Task brief → Restate each record below word for word, skipping images.

Input for this task →

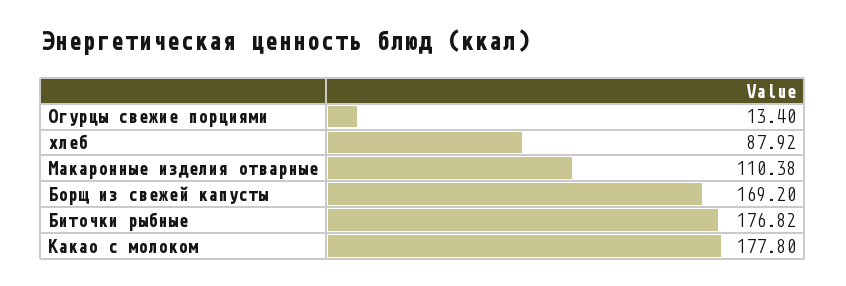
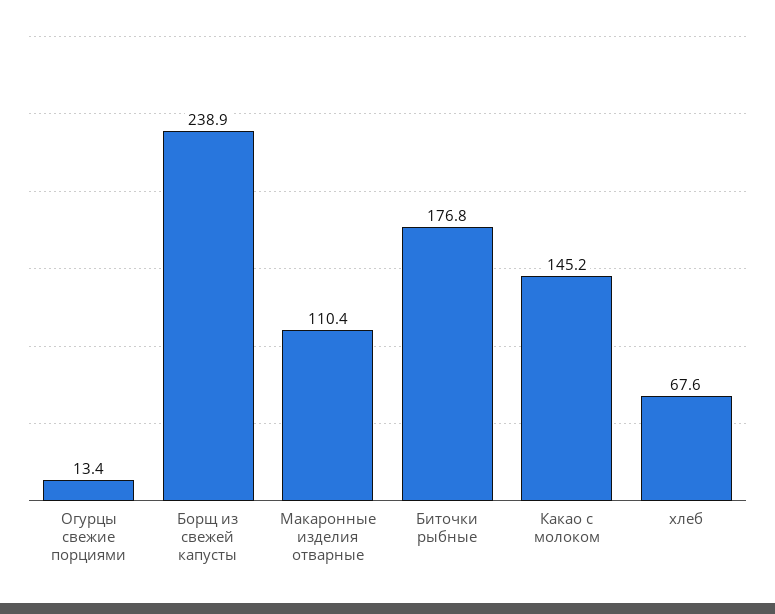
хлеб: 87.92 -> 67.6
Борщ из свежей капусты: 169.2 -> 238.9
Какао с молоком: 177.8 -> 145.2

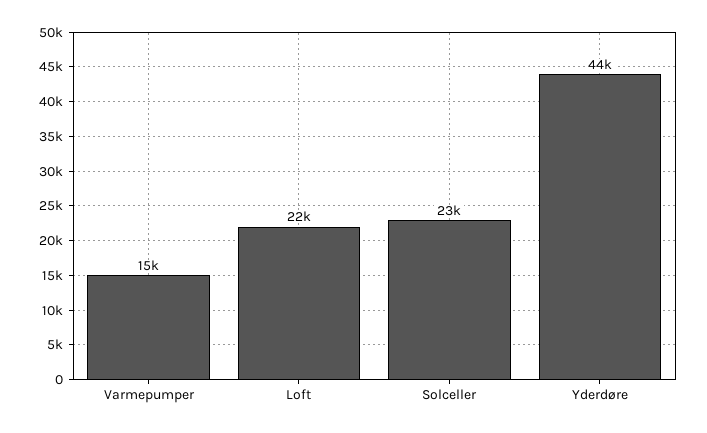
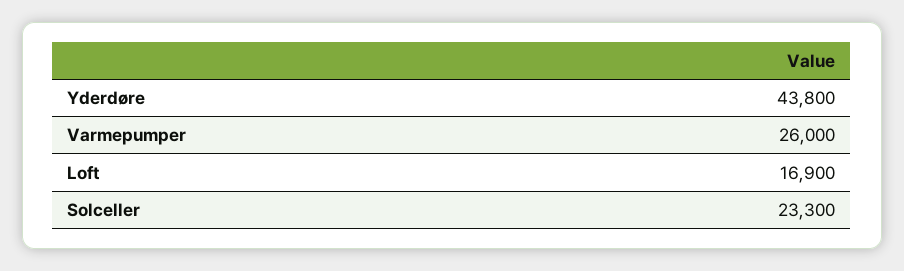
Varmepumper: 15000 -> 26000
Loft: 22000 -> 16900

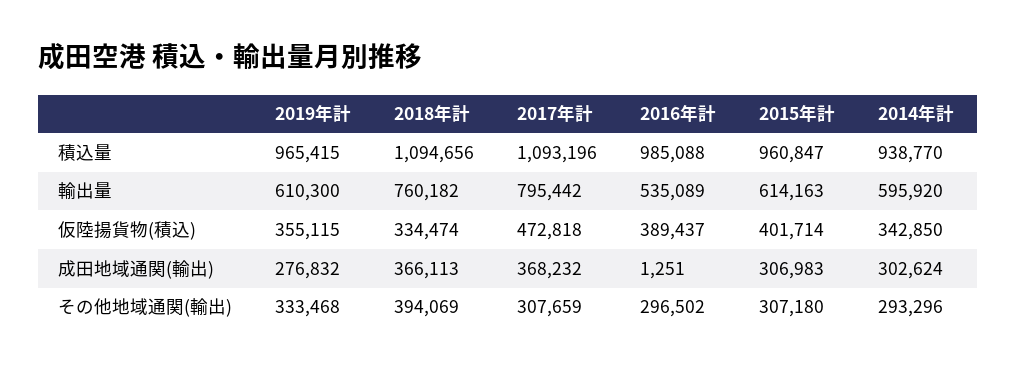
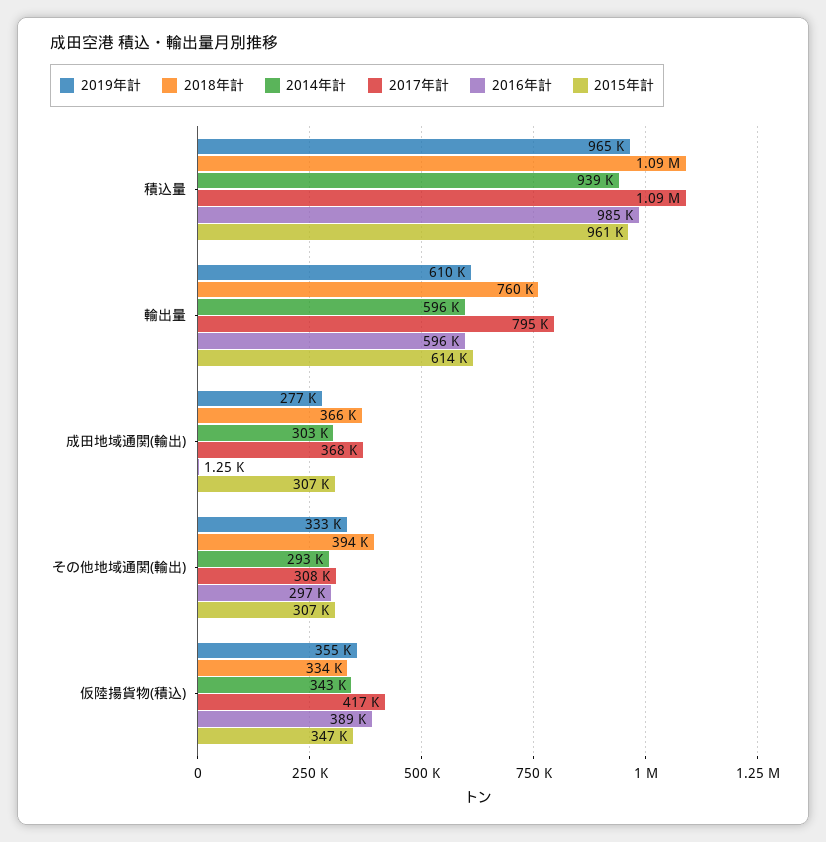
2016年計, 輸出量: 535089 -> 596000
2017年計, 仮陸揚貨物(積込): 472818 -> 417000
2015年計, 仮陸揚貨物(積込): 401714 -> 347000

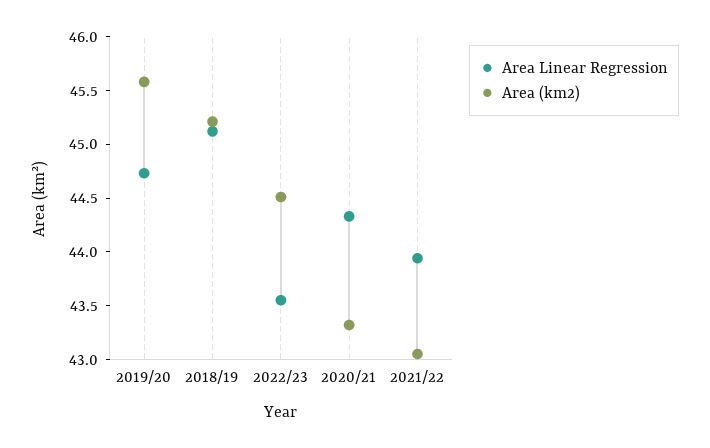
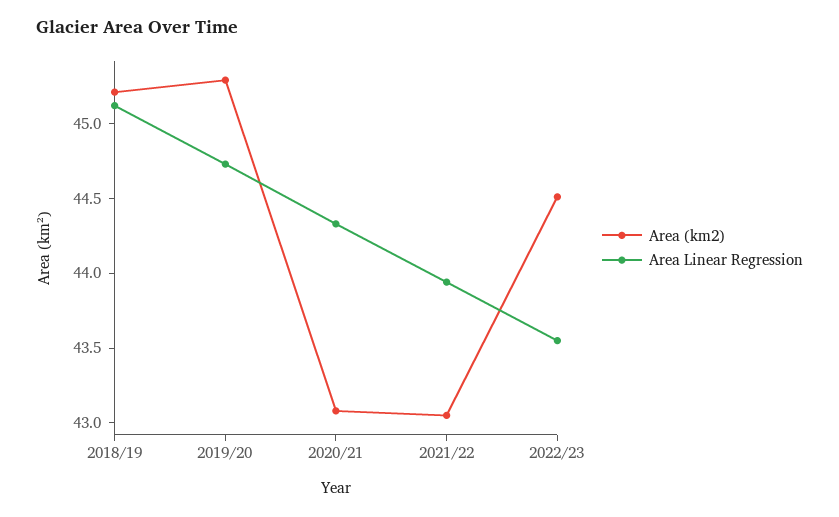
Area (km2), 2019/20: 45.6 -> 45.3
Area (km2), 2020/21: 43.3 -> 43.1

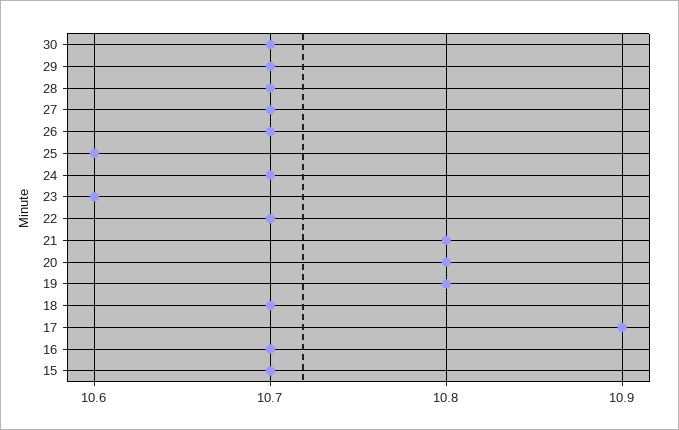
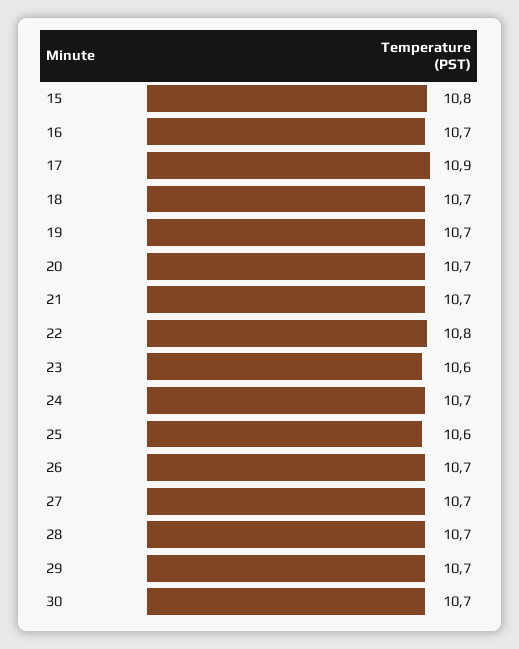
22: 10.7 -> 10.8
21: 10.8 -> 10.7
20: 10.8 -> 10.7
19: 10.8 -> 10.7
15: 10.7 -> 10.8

Written answer →
хлеб: 87.92 -> 67.6
Борщ из свежей капусты: 169.2 -> 238.9
Какао с молоком: 177.8 -> 145.2

Varmepumper: 15000 -> 26000
Loft: 22000 -> 16900

2016年計, 輸出量: 535089 -> 596000
2017年計, 仮陸揚貨物(積込): 472818 -> 417000
2015年計, 仮陸揚貨物(積込): 401714 -> 347000

Area (km2), 2019/20: 45.6 -> 45.3
Area (km2), 2020/21: 43.3 -> 43.1

22: 10.7 -> 10.8
21: 10.8 -> 10.7
20: 10.8 -> 10.7
19: 10.8 -> 10.7
15: 10.7 -> 10.8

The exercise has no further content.